According to the Commission's complaint, Mr. Rorech learned
information from Deutsche Bank investment bankers about a change to the proposed
VNU bond offering that was expected to increase the price of the CDS on VNU
bonds. Deutsche Bank was the lead underwriter for a proposed bond offering by
VNU. According to the complaint, Mr. Rorech illegally tipped Mr. Negrin about
the contemplated change to the bond structure, and Mr. Negrin then purchased
credit default swaps on VNU for a Millennium hedge fund. When news of the
restructured bond offering became public in late July 2006, the price of VNU CDS
substantially increased, and Mr. Negrin closed Millennium's VNU CDS position at
a profit of approximately $1.2 million.
The defendants argued that they could not be liable for insider
trading under Section 10(b) because the credit default swaps in this case were
not securities-based swap agreements. In addition, the court rejected arguments
by both defendants that the SEC lacked jurisdiction as a matter of law because
the credit default swaps at issue were based on foreign bonds, and by Mr.
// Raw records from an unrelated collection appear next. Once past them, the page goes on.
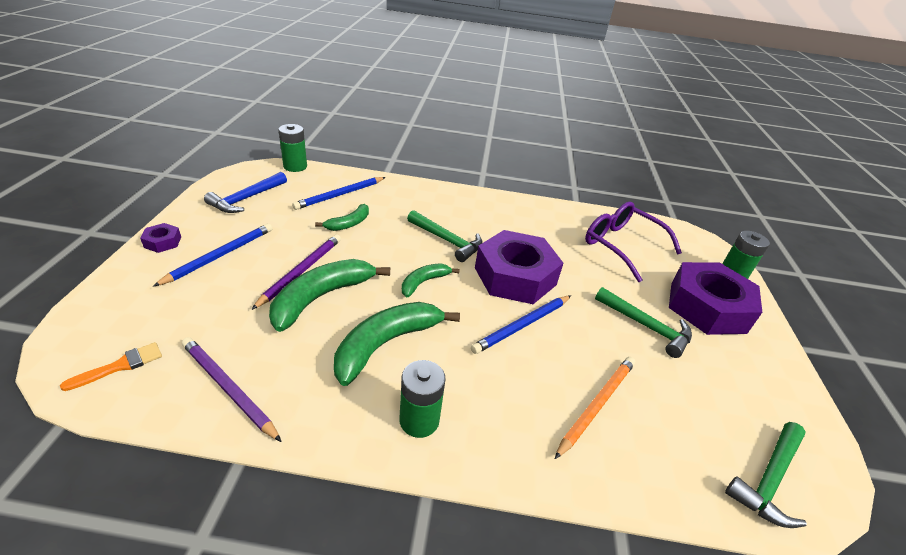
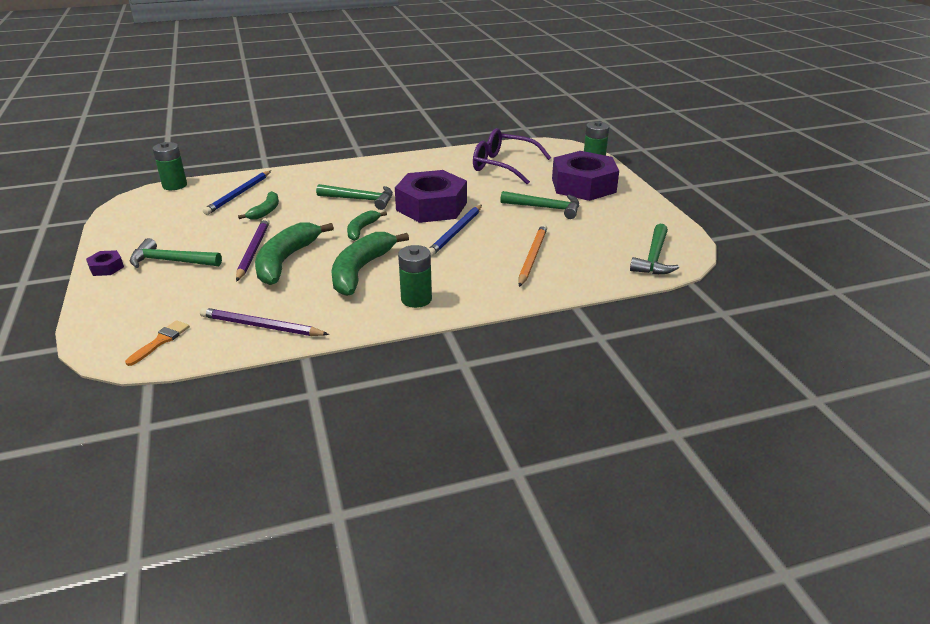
camera: 20 degrees left, 5 degrees down
blue pencil [153,223,272,287] -> green hammer [130,238,222,268]
blue hammer [204,172,287,213] -> none

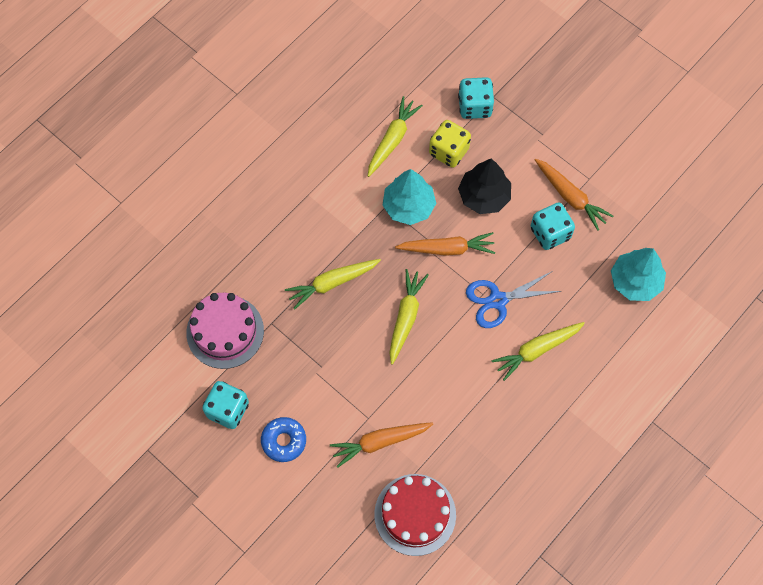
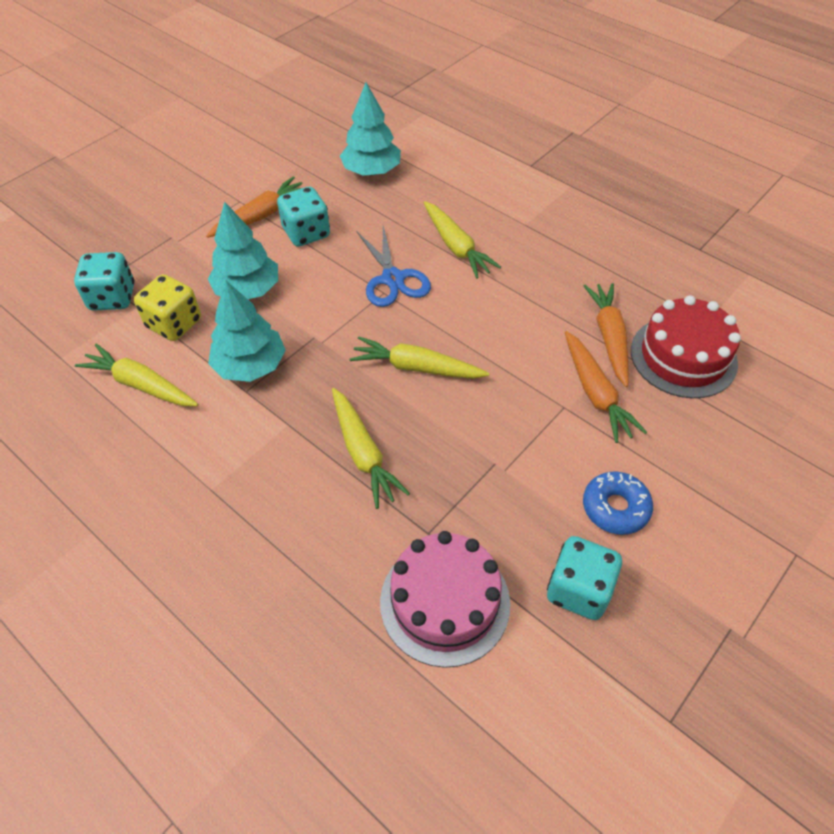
camera: 90 degrees left, 15 degrees down
orange carrot [395,232,495,256] -> orange carrot moved to [584,283,629,387]
black tree [458,159,511,214] -> turquoise tree [208,202,278,299]

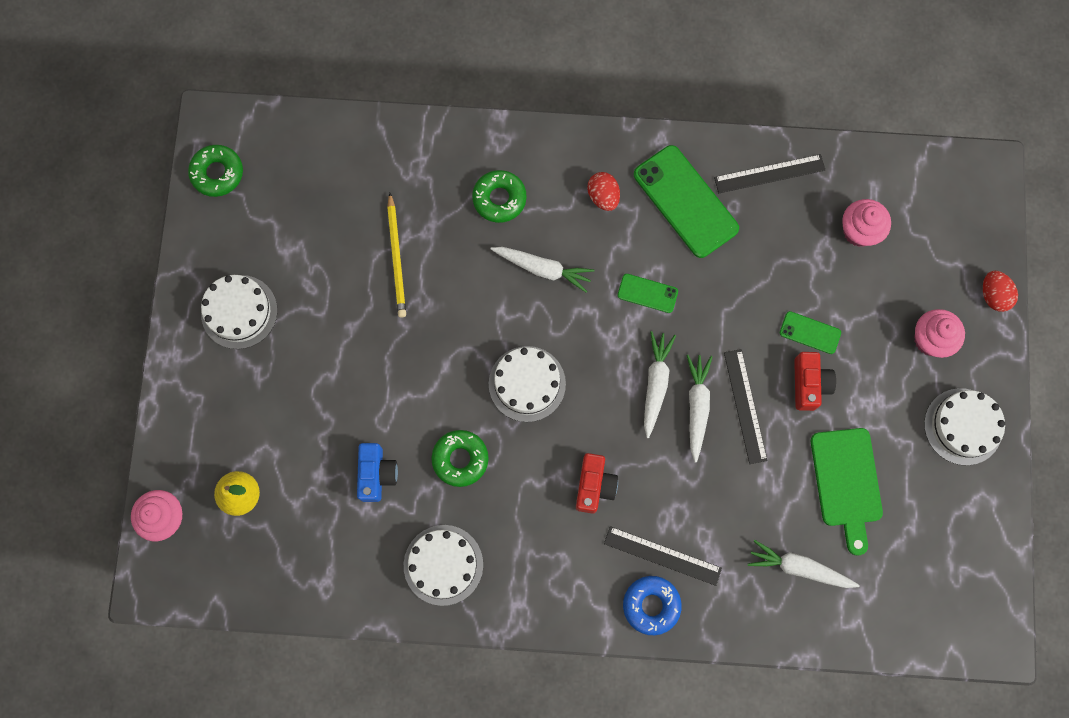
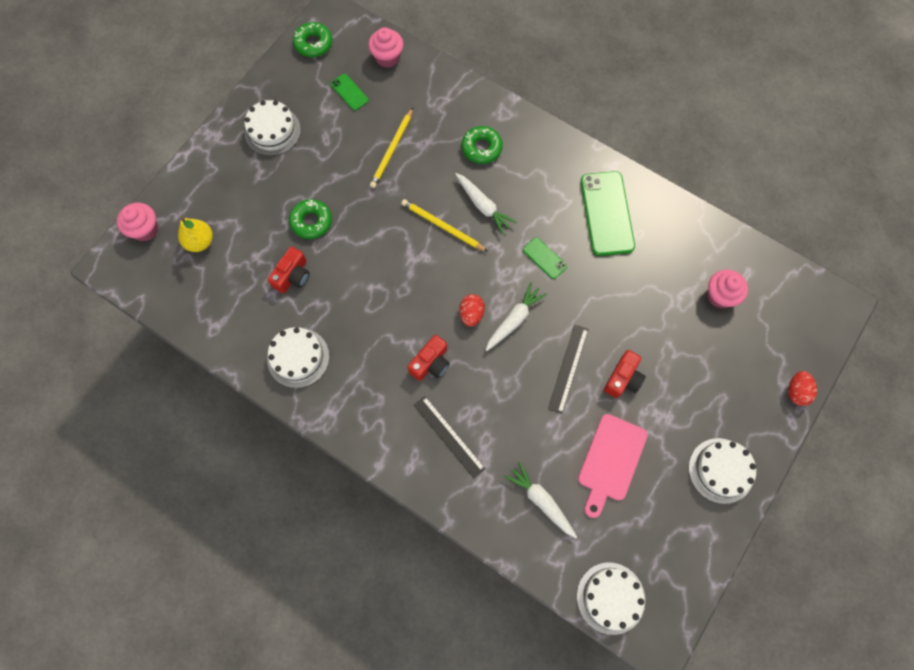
camera: 30 degrees right, 5 degrees down
blue camera [357,443,398,502] -> red camera [268,247,309,294]
green donut [431,430,489,487] -> green donut moved to [289,199,332,239]
white cake [489,346,566,422] -> white cake moved to [577,562,645,635]
red egg [587,172,620,211] -> red egg moved to [459,294,485,327]
blue donut [623,576,682,635] -> none
white carrot [686,355,713,462] -> none
black ruler [714,154,825,193] -> none
green phone [780,311,841,354] -> green phone moved to [331,74,369,111]
green cutting board [811,428,883,556] -> pink cutting board [578,414,648,518]
pink cupcake [914,309,965,358] -> pink cupcake moved to [368,27,403,68]
none -> yellow pencil [401,199,488,252]

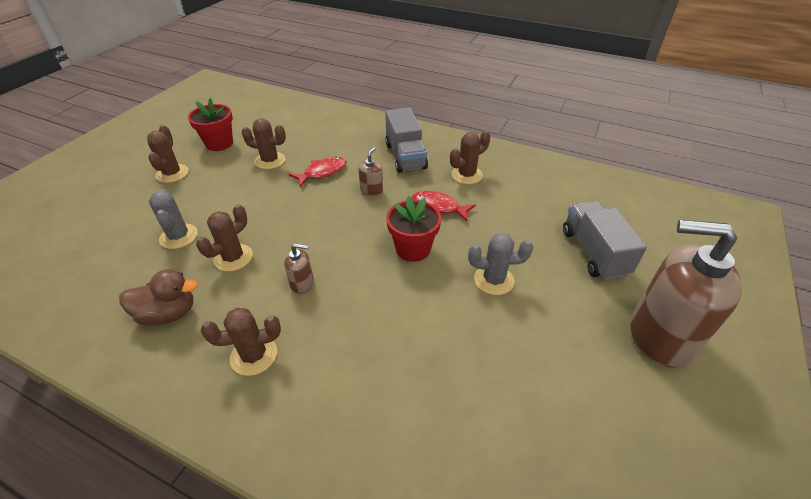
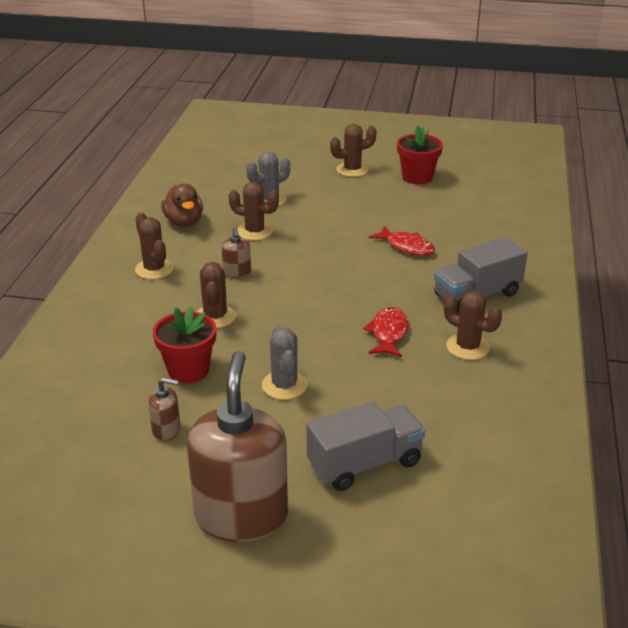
camera: 75 degrees right, 10 degrees down
brown cactus [242,118,286,169] -> brown cactus moved to [197,262,236,328]
brown soap dispenser [358,147,383,196] -> brown soap dispenser moved to [148,378,180,441]
red flower pot [386,196,441,262] -> red flower pot moved to [153,306,216,383]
Rorech
that he had no duty to keep information about the VNU bonds confidential. The
court did not reach the merits of the Commission's charges.
As amended by the Commodity Futures Modernization Act, the
Exchange Act antifraud provisions apply to security-based swap agreements. The
definition includes swap agreements in which "a
material term is based on the price, yield, value, or volatility of any security
or any group or index of securities, or any interest therein." The
swap agreements in this case did not specifically state whether a material term
of the instruments was based on a security. However, Judge Koeltl wrote that "it
cannot be that traders can escape the ambit of Section 10(b) and Rule 10b-5 by
basing a CDS’s material term on a security, but simply omitting reference to
the security from the text of the CDS contract." He also noted that
there is a secondary market for the instruments, and concluded that there was an
issue of fact concerning whether the market price would be based on the value of
the underlying bond.
The foreign domicile of the bond issuer was not dispositive,
because the unlawful conduct, the tipping and the trading, took place in this
country. The court also found that it could not dispose of Mr. Rorech's claim
that he had no duty of confidentiality on the pleadings. The SEC alleged that he
acquired the information about the bonds through his relationship of trust and
confidence with his employer. "The question of the
scope of his duty to DBSI and whether the information he shared was in fact
confidential is a fact-based inquiry that cannot be decided in the defendant's
favor on a motion for judgment on the pleadings," concluded Judge
Koeltl. The SEC allegations supported a reasonable inference that Mr. Rorech
breached a duty of confidentiality, and his responses "do
not show that the SEC's claim is implausible on its face."
SEC v. Rorech (SD NY) will be published in a forthcoming Report.